I Dont Need You Mix 3

Post-Master

I Dont Need You MM2



I've already tried taking away frequencies in the powerful kicks & 808's, since that's what I think it is. The beat doesn't have distortion so I think for some reason the vocals don't want to work with the kicks or some other instrument.

I definitely believe this is something I'm doing since when I listened in the studio it kind of did have distortion on the monitors, but I swear I fixed it. I just don't know.

Is it my ears are horrible, and I'm missing something, or could it be the mastering engineer?

Also you can tell me anything else you find wrong with the mix.

It is clipping distortion present in the final product. You can use the combination of your ears, the meter calibration, the meter readings and looking at the waveform, to determine what, when, where, how, why in regards to clipping.
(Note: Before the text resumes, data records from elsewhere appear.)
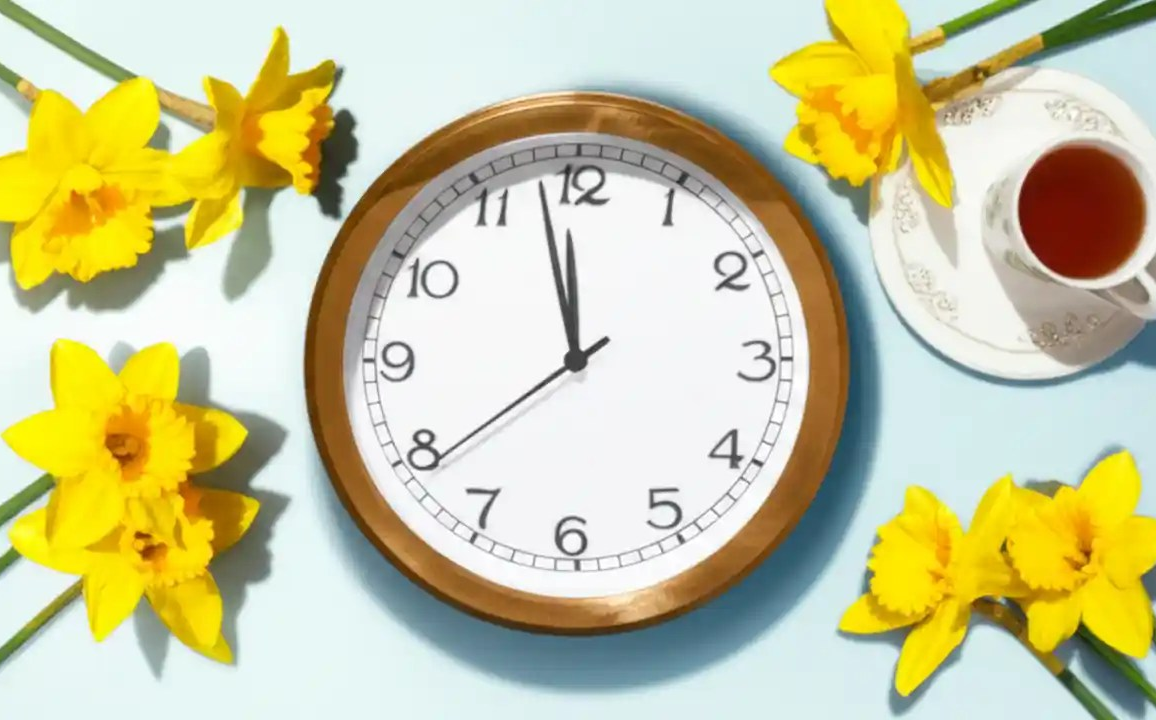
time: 11:57
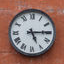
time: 5:14
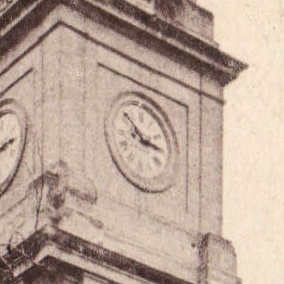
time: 2:52
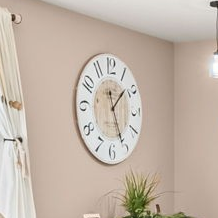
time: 1:26
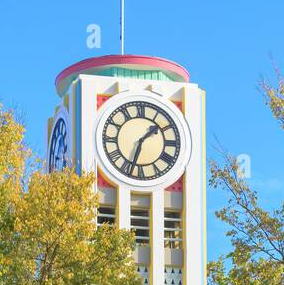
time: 1:33
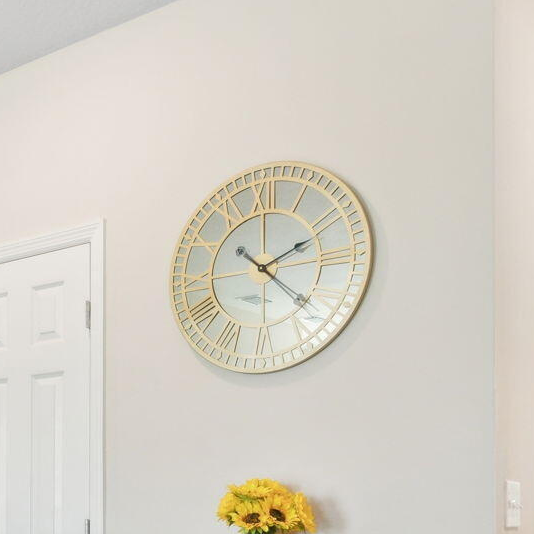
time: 2:21
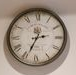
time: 2:33
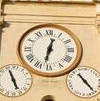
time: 12:32
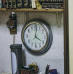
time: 4:01
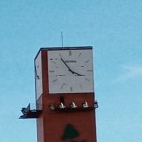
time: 3:54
It can sometimes be difficult to notice the clipping, hence what you can do also (if your monitors/headphones can take it) is to over limit it just to see how close the mix is to clearly produce clipping noise. If you have peak limiters applied anywhere, it can pay off to have it in inter-sample peak limiting mode. It is also good to have the clipping indicator to infinitely remain at that clipping value until you reset it, so that you need to "confirm" the clipping took place every time it did. Then you can start to practice to always look for the source of the clipping and confirm resolution as part of resetting the clipping indicator.